Opinion & Analysis

Policy Insight | What can the ECB achieve in a lockdown recession?

The honest answer is, very little.

The economy of the euro area might well chalk up another quarter of negative growth in Q1 2021 as governments are prolonging social distancing measures due to the continuing winter wave and the slow pace of vaccination.

While the euro area economy remains weak, the US economy is poised to accelerate. A number of short-term indicators point to double-digit growth in the near term and stronger medium-term growth as lockdowns are lifted and US consumers start spending their accumulated savings, supported by further transfers from the $1.9 trillion package instigated by President Biden.

In this context, it is not surprising that US long-term rates have increased, already returning to their pre-Covid level.  Given the global nature of capital markets, rates in the euro area have also increased.  The benchmark German bond yield has risen by 20 basis points – hardly a major move, even though the ECB has felt it necessary to declare its willingness to increase the pace of its bond buying to support the economy.

But what could the ECB hope to achieve? It should not react to a recession in the usual way because this one is different, certainly very different from the last one.

There is broad agreement that lockdowns should be considered as a mixture of sectoral supply and demand shocks that directly affect travel, tourism and other contact-intensive services such as restaurants. These shocks are then transmitted via input-output linkages across sectors, which propagate these sectoral shocks (both demand and supply) to the entire economy.

A key consequence of the sectoral and externally imposed nature of these shocks is that attempts to stimulate aggregate demand have little impact on the overall economy as long as the sectoral restrictions of the lockdowns persist.

As an example, Farhi and Baqaee (2020) study supply and demand shocks in a general disaggregated model with multiple sectors. They conclude that “aggregate demand stimulus is only about a third as effective as in a typical recession”. This finding applies to monetary policy, in particular because monetary policy can only attempt to stimulate aggregate demand. In contrast to fiscal policy, it cannot be targeted at those sectors in which demand or supply are affected by the lockdown.

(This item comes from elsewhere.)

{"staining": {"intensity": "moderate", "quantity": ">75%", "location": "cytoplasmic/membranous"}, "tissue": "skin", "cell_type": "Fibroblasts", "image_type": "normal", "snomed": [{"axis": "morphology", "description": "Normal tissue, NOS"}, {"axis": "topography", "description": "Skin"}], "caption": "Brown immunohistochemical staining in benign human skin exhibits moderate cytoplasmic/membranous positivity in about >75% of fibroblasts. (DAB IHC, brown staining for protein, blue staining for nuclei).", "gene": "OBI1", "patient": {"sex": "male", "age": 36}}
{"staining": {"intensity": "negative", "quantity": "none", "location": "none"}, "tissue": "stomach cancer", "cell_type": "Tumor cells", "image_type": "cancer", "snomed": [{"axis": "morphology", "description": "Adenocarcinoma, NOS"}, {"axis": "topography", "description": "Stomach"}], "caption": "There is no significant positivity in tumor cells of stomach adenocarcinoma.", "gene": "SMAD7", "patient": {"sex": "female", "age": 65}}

Lowering interest rates via monetary policy instruments is usually thought to induce households to bring consumption forward, to consume more today and less tomorrow. However, this mechanism works less well when households today cannot afford their normal consumption basket.

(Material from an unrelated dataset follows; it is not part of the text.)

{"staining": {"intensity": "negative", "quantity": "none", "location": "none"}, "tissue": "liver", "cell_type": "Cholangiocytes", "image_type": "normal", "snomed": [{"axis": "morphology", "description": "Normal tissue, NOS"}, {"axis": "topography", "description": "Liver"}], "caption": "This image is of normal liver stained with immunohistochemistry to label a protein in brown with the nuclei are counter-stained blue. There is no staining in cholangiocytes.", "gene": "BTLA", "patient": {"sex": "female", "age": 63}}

A concrete example can illustrate this proposition. Consider a person who wants to buy new sports equipment to be used on a vacation abroad. Normally, a low interest rate would make it more likely that the entire consumption basket (e.g. vacation and sports equipment) is bought today. But if foreign travel is impossible today due to the pandemic, the sports equipment will not be bought. No amount of interest rate reductions will lead to higher sales.

The evidence for the differences across sectors is already clear at the level of large aggregates, such as services and manufacturing. Figure 1 below shows the confidence indicator for these two macro sectors. In 2020 manufacturing confidence fell much more and was quicker to rebound than services. At present, in early 2021, manufacturing confidence is at a high level and industrial output is indeed expanding. However, confidence in services is much lower and declining again under the impact of the lockdowns imposed in late 2020. The difference between the two has reached an unprecedented level.

Figure 1. Eurozone Purchasing Managers Index (PMI) – 2018-21

Another piece of evidence for the reduced effectiveness of monetary policy is the fact that since the start of the crisis households have chosen to save a large part of their income. Figure 2 shows that household savings rates have more than doubled – not driven by interest rates, but by the fact that many services cannot be bought today. The aggregate data on household savings of course hide big differences in incomes across occupations. But these sectoral issues can only be addressed by fiscal, not monetary policy.

Figure 2. Household savings rates in the four largest euro area countries

The impact of lockdowns on spending is compounded by uncertainty about the course of the disease, with no end in sight as long as vaccination remains woefully behind schedule in the EU. This uncertainty also holds back investment in sectors such as hospitality if it is not clear when these sectors can reopen.

The conclusion is simple: monetary policy becomes ineffective in a recession that is caused by government-imposed lockdown. The minor reductions in interest rates that the ECB might hope to engineer by tweaking the asset purchases under the pandemic emergency purchase programme (PEPP) cannot have a significant impact on the sectors that are locked down. The rest of the economy is expanding anyway.

Finally, one should keep in mind that temporary variations in the pace of asset purchases within the given overall volume of the PEPP can at most have a second-order effect on interest rates.

Tweaking the path of bond purchases is thus unlikely to have a meaningful impact on the ultimate goal of the ECB, namely price stability. The ECB should keep its powder dry for the ‘day after’. Once the lockdowns have ended for good, monetary policy can once again become effective.

This Commentary draws on: A. Capolongo and D. Gros, (2020) “This Time is Different: The PEPP Might Not Work in a Sectoral Recession”, contribution to the Preparation of the European Parliament, Monetary Dialogue, and D. Gros and F. Shamsfakhr (2021) “Adjusting Support in a K-Shaped Recovery”.